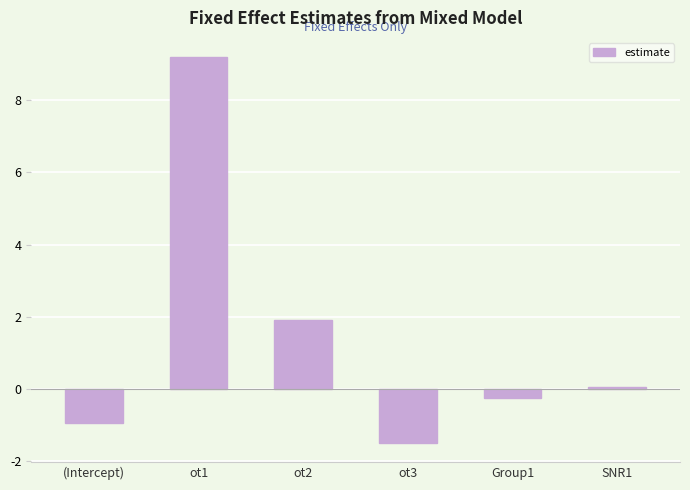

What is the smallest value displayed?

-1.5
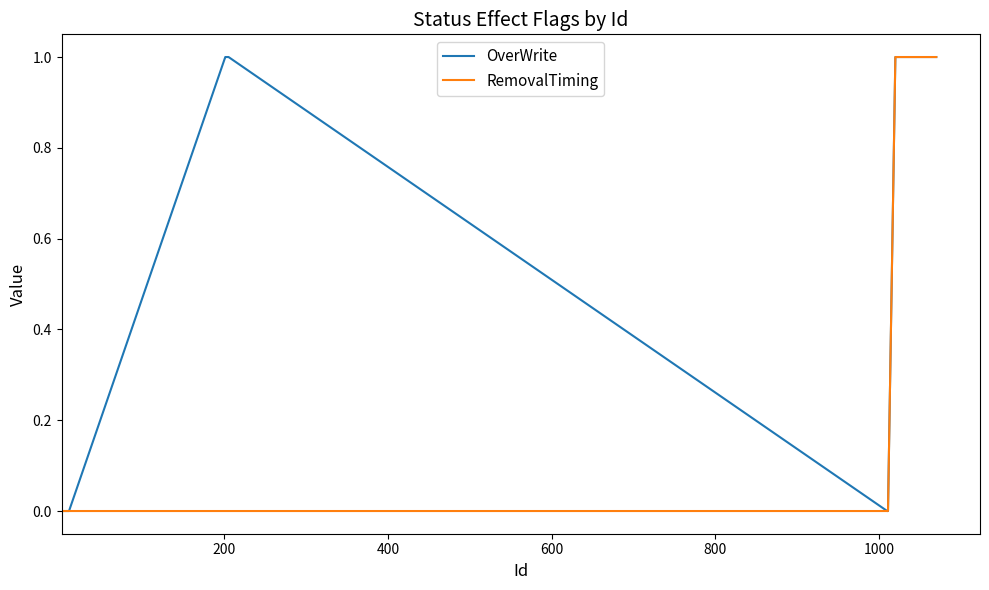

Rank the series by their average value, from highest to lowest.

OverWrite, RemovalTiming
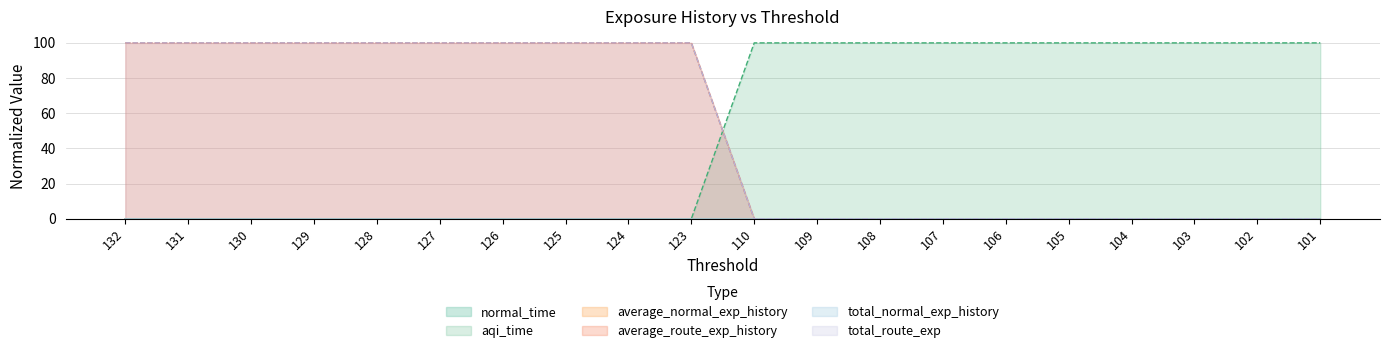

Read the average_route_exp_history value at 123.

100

────────────────────

Work order ->
Identify every line in the records that contains the string "What", treating uppercase and lowercase letters as distinct, and copy each of those lines.

Your solution ->
What is the smallest value displayed?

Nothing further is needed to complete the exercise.